除菌に使われている次亜塩素酸ナトリウムとは?

次亜塩素酸ナトリウムが除菌に使われていると言われてもピンと来ない人は多いのではないでしょうか。確かに化学とは無縁の人からすれば分からない話でもないです。しかし呼び方を変えた途端、身近なものへと変化するのがこの次亜塩素酸ナトリウム。恐らくどこの家庭にもあるであろう塩素系漂白剤に含まれています。原液のままでは強すぎるので用途に応じて希釈しなければならず扱いには注意が必要ですが、その分コストパフォーマンスに優れています。

次亜塩素酸ナトリウムの特徴と使用目的

次亜塩素酸ナトリウムの特徴としては先でも申し上げた通り強力です。過去に次亜塩素酸ナトリウムが含まれた製品が、特定の状況下で人体に影響を及ぼし問題になったり、アルミや銅を腐食させてしまうといった危険性もあるため、取り扱いには細心の注意が欠かせません。

水で薄めて使用するのが一般的ですが、一番の特徴となる臭いは希釈しても消えることはありませんので、どこで使われているかはすぐに分かります。塩素系の漂白剤やプールに使われていることが多く、その目的は基本的に殺菌や除菌ですがシミ抜きに使われることもあります。しかし温度が上がるにつれて次亜塩素酸ナトリウムの分解が進んでしまうので、熱湯と併用しても十分な効果は期待できません。

次亜塩素酸ナトリウムのメリット

非常に強力な次亜塩素酸ナトリウムは希釈しなければ使うことは出来ません。希釈は必須とも言えますが、そのお陰で一度あたりに使う量は必然的に少なくなります。長年保存していれば効果は落ちてしまいますがそれでも長く使えるというのは次亜塩素酸ナトリウムの強みです。比較的安いということもあり、入手も容易。

また、希釈をするのに特殊な溶液など必要なく、水道水で十分です。他にも食中毒の原因となりうる大腸菌やサルモネラ菌、冬場に猛威を振るうインフルエンザにも有効とされているため、多方面で活躍します。扱い方には細心の注意を払わなければなりませんが、使いこなせなければかなり強力な味方となってくれるでしょう。

次亜塩素酸ナトリウムのデメリット

次亜塩素酸ナトリウムは強力で、それを薄めたものであっても直接触れることは人体に悪影響を及ぼします。手軽に手に入るのは良いですが、お子さんのいる家庭では特に扱いへの注意が必要です。誤飲はひどい場合、命にかかわるケースもあると言われているので絶対に避けなければなりません。

また、次亜塩素酸ナトリウムを含んでいる漂白剤などでよく目にする文言、混ぜるな危険の背景には次亜塩素酸ナトリウムの分解のし易さがあります。気を付けなければならないのが酸性のクリーナーなどと一緒に使ってしまうこと。

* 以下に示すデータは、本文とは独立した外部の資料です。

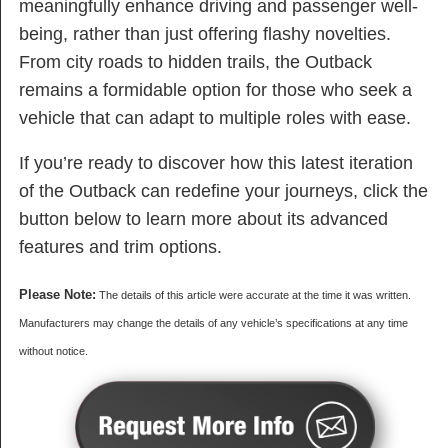
meaningfully enhance driving and passenger well-
being, rather than just offering flashy novelties.
From city roads to hidden trails, the Outback
remains a formidable option for those who seek a
vehicle that can adapt to multiple roles with ease.
If you’re ready to discover how this latest iteration
of the Outback can redefine your journeys, click the
button below to learn more about its advanced
features and trim options.
Please Note:
The details of this article were accurate at the time it was written.
Manufacturers may change the details of any vehicle’s specifications at any time
without notice.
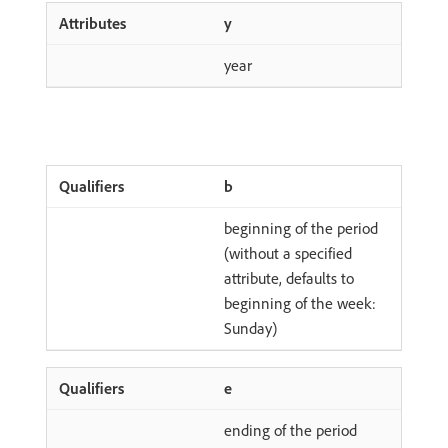
y
year
b
beginning of the period
(without a specified
attribute, defaults to
beginning of the week:
Sunday)
e
ending of the period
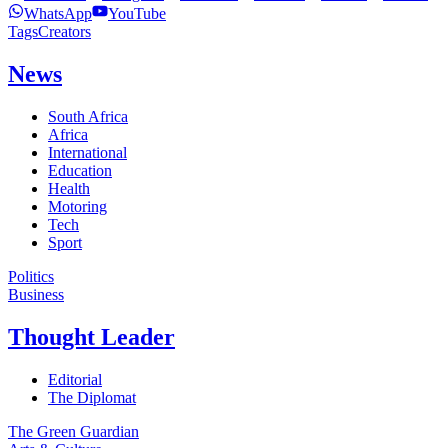
WhatsApp
YouTube
Tags
Creators
News
South Africa
Africa
International
Education
Health
Motoring
Tech
Sport
Politics
Business
Thought Leader
Editorial
The Diplomat
The Green Guardian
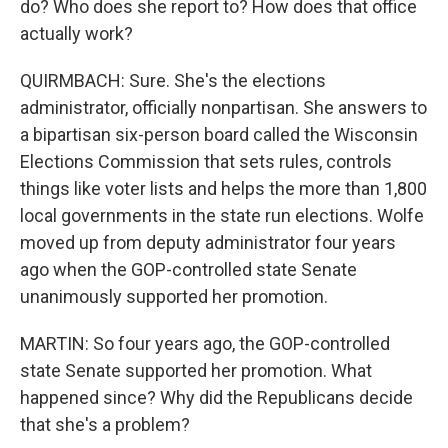
do? Who does she report to? How does that office
actually work?
QUIRMBACH: Sure. She's the elections
administrator, officially nonpartisan. She answers to
a bipartisan six-person board called the Wisconsin
Elections Commission that sets rules, controls
things like voter lists and helps the more than 1,800
local governments in the state run elections. Wolfe
moved up from deputy administrator four years
ago when the GOP-controlled state Senate
unanimously supported her promotion.
MARTIN: So four years ago, the GOP-controlled
state Senate supported her promotion. What
happened since? Why did the Republicans decide
that she's a problem?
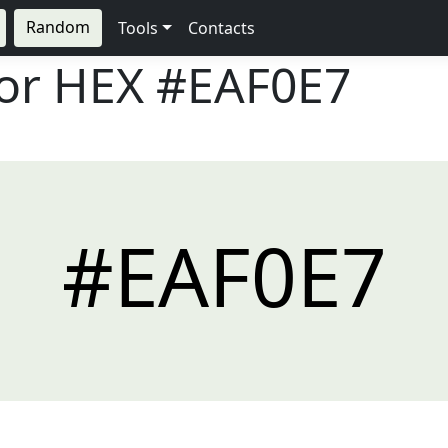
Random
Tools
Contacts
lor HEX
#EAF0E7
#EAF0E7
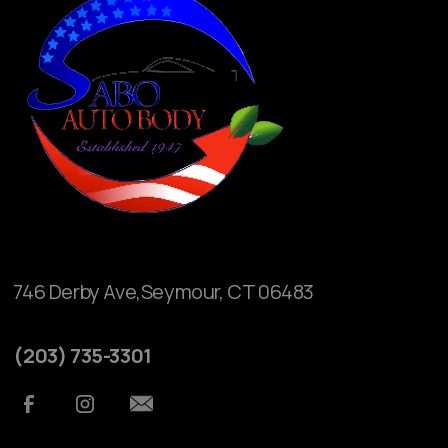
746 Derby Ave,Seymour, CT 06483
(203) 735-3301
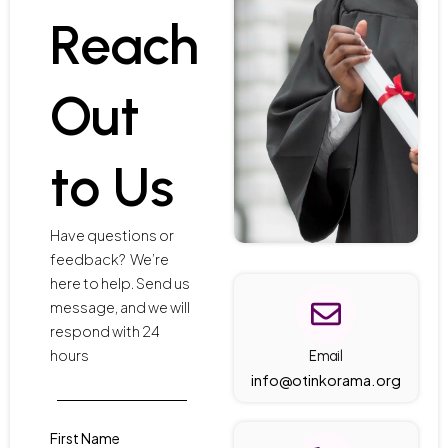
Reach
Out
to Us
Have questions or
feedback? We’re
here to help. Send us
message, and we will
respond with 24
hours
Email
info@otinkorama.org
First Name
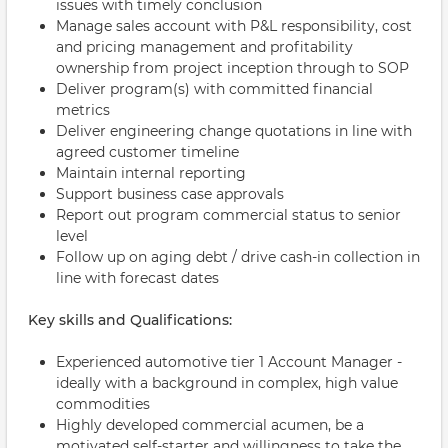
issues with timely conclusion
Manage sales account with P&L responsibility, cost
and pricing management and profitability
ownership from project inception through to SOP
Deliver program(s) with committed financial
metrics
Deliver engineering change quotations in line with
agreed customer timeline
Maintain internal reporting
Support business case approvals
Report out program commercial status to senior
level
Follow up on aging debt / drive cash-in collection in
line with forecast dates
Key skills and Qualifications:
Experienced automotive tier 1 Account Manager -
ideally with a background in complex, high value
commodities
Highly developed commercial acumen, be a
motivated self-starter and willingness to take the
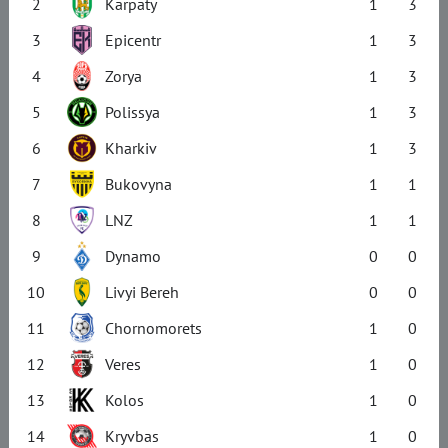
2
Karpaty
1
3
3
Epicentr
1
3
4
Zorya
1
3
5
Polissya
1
3
6
Kharkiv
1
3
7
Bukovyna
1
1
8
LNZ
1
1
9
Dynamo
0
0
10
Livyi Bereh
0
0
11
Chornomorets
1
0
12
Veres
1
0
13
Kolos
1
0
14
Kryvbas
1
0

混ぜてしまうと人体に害のある塩素ガスが発生し、こちらも最悪の場合、命にかかわるほど危険なものです。

まとめ

効果の高い反面、次亜塩素酸ナトリウムは人体に与えるダメージも非常に強いため、取り扱いは十分に注意すべきです。ただし、使用上の注意をよく読んだ上で、正しい使い方さえ出来れば何も心配することはありません。それでも過去には、特定のものに対して有効という言葉だけが独り歩きしてしまい、何度か問題となってきました。除菌で衛生環境を整え、健康を守る強力な武器とするためには、正しい次亜塩素酸ナトリウムの使い方を覚えておくことが何より大切です。